Inteceptor allows for eight players online simultaneously, and within that framework almost anything goes. If bragging rights are your bag, you can set up a game of Interceptor that involves seven police cars pursuing one racer, or vice versa. Obviously the ability to use voice chat online opens up a whole wealth of new possibilities, but more so than perhaps any other, the prospect of a tactical 4v4 match remains entirely mouthwatering.

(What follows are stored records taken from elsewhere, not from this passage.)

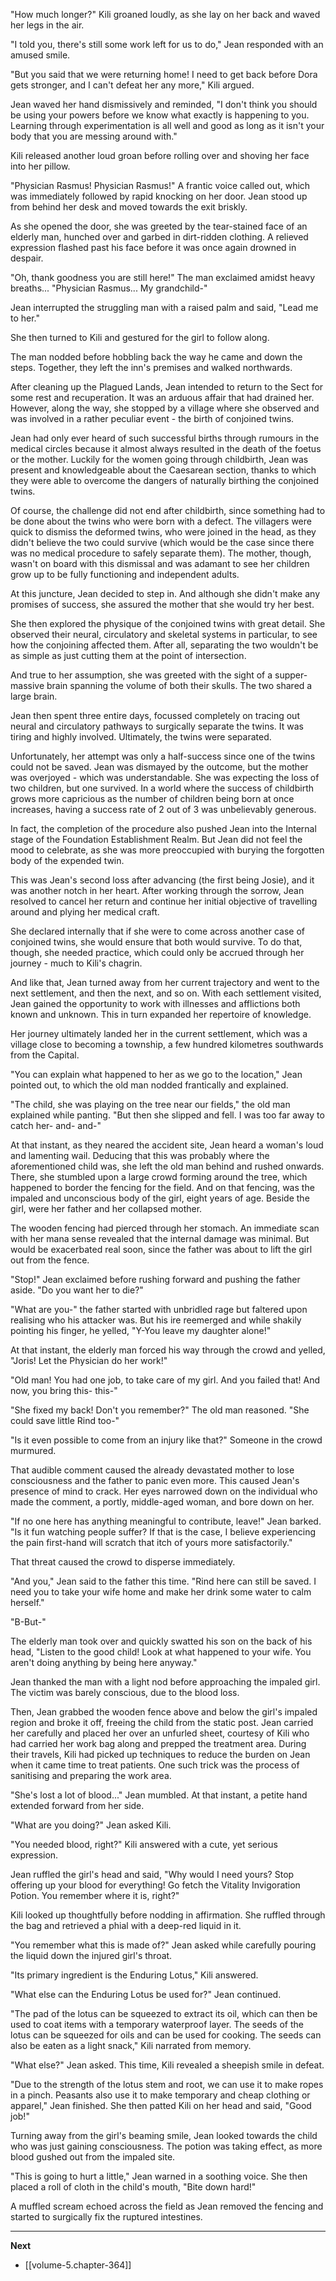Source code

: 
"How much longer?" Kili groaned loudly, as she lay on her back and waved her legs in the air.

"I told you, there's still some work left for us to do," Jean responded with an amused smile.

"But you said that we were returning home! I need to get back before Dora gets stronger, and I can't defeat her any more," Kili argued.

Jean waved her hand dismissively and reminded, "I don't think you should be using your powers before we know what exactly is happening to you. Learning through experimentation is all well and good as long as it isn't your body that you are messing around with."

Kili released another loud groan before rolling over and shoving her face into her pillow.

"Physician Rasmus! Physician Rasmus!" A frantic voice called out, which was immediately followed by rapid knocking on her door. Jean stood up from behind her desk and moved towards the exit briskly.

As she opened the door, she was greeted by the tear-stained face of an elderly man, hunched over and garbed in dirt-ridden clothing. A relieved expression flashed past his face before it was once again drowned in despair.

"Oh, thank goodness you are still here!" The man exclaimed amidst heavy breaths... "Physician Rasmus... My grandchild-"

Jean interrupted the struggling man with a raised palm and said, "Lead me to her."

She then turned to Kili and gestured for the girl to follow along.

The man nodded before hobbling back the way he came and down the steps. Together, they left the inn's premises and walked northwards.

After cleaning up the Plagued Lands, Jean intended to return to the Sect for some rest and recuperation. It was an arduous affair that had drained her. However, along the way, she stopped by a village where she observed and was involved in a rather peculiar event - the birth of conjoined twins.

Jean had only ever heard of such successful births through rumours in the medical circles because it almost always resulted in the death of the foetus or the mother. Luckily for the women going through childbirth, Jean was present and knowledgeable about the Caesarean section, thanks to which they were able to overcome the dangers of naturally birthing the conjoined twins.

Of course, the challenge did not end after childbirth, since something had to be done about the twins who were born with a defect. The villagers were quick to dismiss the deformed twins, who were joined in the head, as they didn't believe the two could survive (which would be the case since there was no medical procedure to safely separate them). The mother, though, wasn't on board with this dismissal and was adamant to see her children grow up to be fully functioning and independent adults.

At this juncture, Jean decided to step in. And although she didn't make any promises of success, she assured the mother that she would try her best.

She then explored the physique of the conjoined twins with great detail. She observed their neural, circulatory and skeletal systems in particular, to see how the conjoining affected them. After all, separating the two wouldn't be as simple as just cutting them at the point of intersection.

And true to her assumption, she was greeted with the sight of a supper-massive brain spanning the volume of both their skulls. The two shared a large brain.

Jean then spent three entire days, focussed completely on tracing out neural and circulatory pathways to surgically separate the twins. It was tiring and highly involved. Ultimately, the twins were separated.

Unfortunately, her attempt was only a half-success since one of the twins could not be saved. Jean was dismayed by the outcome, but the mother was overjoyed - which was understandable. She was expecting the loss of two children, but one survived. In a world where the success of childbirth grows more capricious as the number of children being born at once increases, having a success rate of 2 out of 3 was unbelievably generous.

In fact, the completion of the procedure also pushed Jean into the Internal stage of the Foundation Establishment Realm. But Jean did not feel the mood to celebrate, as she was more preoccupied with burying the forgotten body of the expended twin.

This was Jean's second loss after advancing (the first being Josie), and it was another notch in her heart. After working through the sorrow, Jean resolved to cancel her return and continue her initial objective of travelling around and plying her medical craft.

She declared internally that if she were to come across another case of conjoined twins, she would ensure that both would survive. To do that, though, she needed practice, which could only be accrued through her journey - much to Kili's chagrin.

And like that, Jean turned away from her current trajectory and went to the next settlement, and then the next, and so on. With each settlement visited, Jean gained the opportunity to work with illnesses and afflictions both known and unknown. This in turn expanded her repertoire of knowledge.

Her journey ultimately landed her in the current settlement, which was a village close to becoming a township, a few hundred kilometres southwards from the Capital.

"You can explain what happened to her as we go to the location," Jean pointed out, to which the old man nodded frantically and explained.

"The child, she was playing on the tree near our fields," the old man explained while panting. "But then she slipped and fell. I was too far away to catch her- and- and-"

At that instant, as they neared the accident site, Jean heard a woman's loud and lamenting wail. Deducing that this was probably where the aforementioned child was, she left the old man behind and rushed onwards. There, she stumbled upon a large crowd forming around the tree, which happened to border the fencing for the field. And on that fencing, was the impaled and unconscious body of the girl, eight years of age. Beside the girl, were her father and her collapsed mother.

The wooden fencing had pierced through her stomach. An immediate scan with her mana sense revealed that the internal damage was minimal. But would be exacerbated real soon, since the father was about to lift the girl out from the fence.

"Stop!" Jean exclaimed before rushing forward and pushing the father aside. "Do you want her to die?"

"What are you-" the father started with unbridled rage but faltered upon realising who his attacker was. But his ire reemerged and while shakily pointing his finger, he yelled, "Y-You leave my daughter alone!"

At that instant, the elderly man forced his way through the crowd and yelled, "Joris! Let the Physician do her work!"

"Old man! You had one job, to take care of my girl. And you failed that! And now, you bring this- this-"

"She fixed my back! Don't you remember?" The old man reasoned. "She could save little Rind too-"

"Is it even possible to come from an injury like that?" Someone in the crowd murmured.

That audible comment caused the already devastated mother to lose consciousness and the father to panic even more. This caused Jean's presence of mind to crack. Her eyes narrowed down on the individual who made the comment, a portly, middle-aged woman, and bore down on her.

"If no one here has anything meaningful to contribute, leave!" Jean barked. "Is it fun watching people suffer? If that is the case, I believe experiencing the pain first-hand will scratch that itch of yours more satisfactorily."

That threat caused the crowd to disperse immediately.

"And you," Jean said to the father this time. "Rind here can still be saved. I need you to take your wife home and make her drink some water to calm herself."

"B-But-"

The elderly man took over and quickly swatted his son on the back of his head, "Listen to the good child! Look at what happened to your wife. You aren't doing anything by being here anyway."

Jean thanked the man with a light nod before approaching the impaled girl. The victim was barely conscious, due to the blood loss.

Then, Jean grabbed the wooden fence above and below the girl's impaled region and broke it off, freeing the child from the static post. Jean carried her carefully and placed her over an unfurled sheet, courtesy of Kili who had carried her work bag along and prepped the treatment area. During their travels, Kili had picked up techniques to reduce the burden on Jean when it came time to treat patients. One such trick was the process of sanitising and preparing the work area.

"She's lost a lot of blood..." Jean mumbled. At that instant, a petite hand extended forward from her side.

"What are you doing?" Jean asked Kili.

"You needed blood, right?" Kili answered with a cute, yet serious expression.

Jean ruffled the girl's head and said, "Why would I need yours? Stop offering up your blood for everything! Go fetch the Vitality Invigoration Potion. You remember where it is, right?"

Kili looked up thoughtfully before nodding in affirmation. She ruffled through the bag and retrieved a phial with a deep-red liquid in it.

"You remember what this is made of?" Jean asked while carefully pouring the liquid down the injured girl's throat.

"Its primary ingredient is the Enduring Lotus," Kili answered.

"What else can the Enduring Lotus be used for?" Jean continued.

"The pad of the lotus can be squeezed to extract its oil, which can then be used to coat items with a temporary waterproof layer. The seeds of the lotus can be squeezed for oils and can be used for cooking. The seeds can also be eaten as a light snack," Kili narrated from memory.

"What else?" Jean asked. This time, Kili revealed a sheepish smile in defeat.

"Due to the strength of the lotus stem and root, we can use it to make ropes in a pinch. Peasants also use it to make temporary and cheap clothing or apparel," Jean finished. She then patted Kili on her head and said, "Good job!"

Turning away from the girl's beaming smile, Jean looked towards the child who was just gaining consciousness. The potion was taking effect, as more blood gushed out from the impaled site.

"This is going to hurt a little," Jean warned in a soothing voice. She then placed a roll of cloth in the child's mouth, "Bite down hard!"

A muffled scream echoed across the field as Jean removed the fencing and started to surgically fix the ruptured intestines.

____

**Next**
* [[volume-5.chapter-364]]
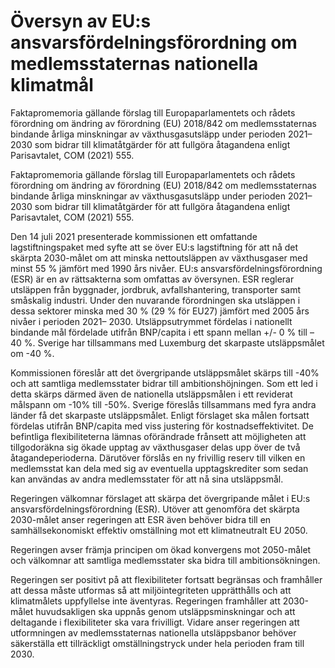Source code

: # Översyn av EU:s ansvarsfördelningsförordning om medlemsstaternas nationella klimatmål

Faktapromemoria gällande förslag till Europaparlamentets och rådets förordning om ändring av förordning (EU) 2018/842 om medlemsstaternas bindande årliga minskningar av växthusgasutsläpp under perioden 2021–2030 som bidrar till klimatåtgärder för att fullgöra åtagandena enligt Parisavtalet, COM (2021) 555.

Faktapromemoria gällande förslag till Europaparlamentets och rådets förordning om ändring av förordning (EU) 2018/842 om medlemsstaternas bindande årliga minskningar av växthusgasutsläpp under perioden 2021–2030 som bidrar till klimatåtgärder för att fullgöra åtagandena enligt Parisavtalet, COM (2021) 555.

Den 14 juli 2021 presenterade kommissionen ett omfattande lagstiftningspaket med syfte att se över EU:s lagstiftning för att nå det skärpta 2030-målet om att minska nettoutsläppen av växthusgaser med minst 55 % jämfört med 1990 års nivåer. EU:s ansvarsfördelningsförordning (ESR) är en av rättsakterna som omfattas av översynen. ESR reglerar utsläppen från byggnader, jordbruk, avfallshantering, transporter samt småskalig industri. Under den nuvarande förordningen ska utsläppen i dessa sektorer minska med 30 % (29 % för EU27) jämfört med 2005 års nivåer i perioden 2021– 2030. Utsläppsutrymmet fördelas i nationellt bindande mål fördelade utifrån BNP/capita i ett spann mellan +/- 0 % till – 40 %. Sverige har tillsammans med Luxemburg det skarpaste utsläppsmålet om -40 %.

Kommissionen föreslår att det övergripande utsläppsmålet skärps till -40% och att samtliga medlemsstater bidrar till ambitionshöjningen. Som ett led i detta skärps därmed även de nationella utsläppsmålen i ett reviderat målspann om -10% till -50%. Sverige föreslås tillsammans med fyra andra länder få det skarpaste utsläppsmålet. Enligt förslaget ska målen fortsatt fördelas utifrån BNP/capita med viss justering för kostnadseffektivitet. De befintliga flexibiliteterna lämnas oförändrade frånsett att möjligheten att tillgodoräkna sig ökade upptag av växthusgaser delas upp över de två åtagandeperioderna. Därutöver förslås en ny frivillig reserv till vilken en medlemsstat kan dela med sig av eventuella upptagskrediter som sedan kan användas av andra medlemsstater för att nå sina utsläppsmål.

Regeringen välkomnar förslaget att skärpa det övergripande målet i EU:s ansvarsfördelningsförordning (ESR). Utöver att genomföra det skärpta 2030-målet anser regeringen att ESR även behöver bidra till en samhällsekonomiskt effektiv omställning mot ett klimatneutralt EU 2050.

Regeringen avser främja principen om ökad konvergens mot 2050-målet och välkomnar att samtliga medlemsstater ska bidra till ambitionsökningen.

Regeringen ser positivt på att flexibiliteter fortsatt begränsas och framhåller att dessa måste utformas så att miljöintegriteten upprätthålls och att klimatmålets uppfyllelse inte äventyras. Regeringen framhåller att 2030-målet huvudsakligen ska uppnås genom utsläppsminskningar och att deltagande i flexibiliteter ska vara frivilligt. Vidare anser regeringen att utformningen av medlemsstaternas nationella utsläppsbanor behöver säkerställa ett tillräckligt omställningstryck under hela perioden fram till 2030.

The world of Paradise City that Criterion created in Burnout Paradise was a broad and breathtaking work of all-encompassing majesty that may yet prove to be seminal, but the land of Seacrest County is looking no less impressive. Apparently over four times the size of Paradise City, Seacrest County is a rural desert town which happens to feature what McConkey describes as the “best ever roads for racing at high speed.” It’s hard to argue with that statement, but the environments that we saw were also packed with sly nooks and crevices, primarily to enrich modes like Interceptor.

Hopes are high every time that a Need For Speed game is on the horizon, and Criterion’s involvement has probably meant that this is the most feverishly anticipated series outing yet. Numerous changes (both large and small) are inevitably going to be made before release, but it already looks and feels as absurdly slick as you’d expect, and promises to be as bold and progressive a videogame as we’ve seen this year.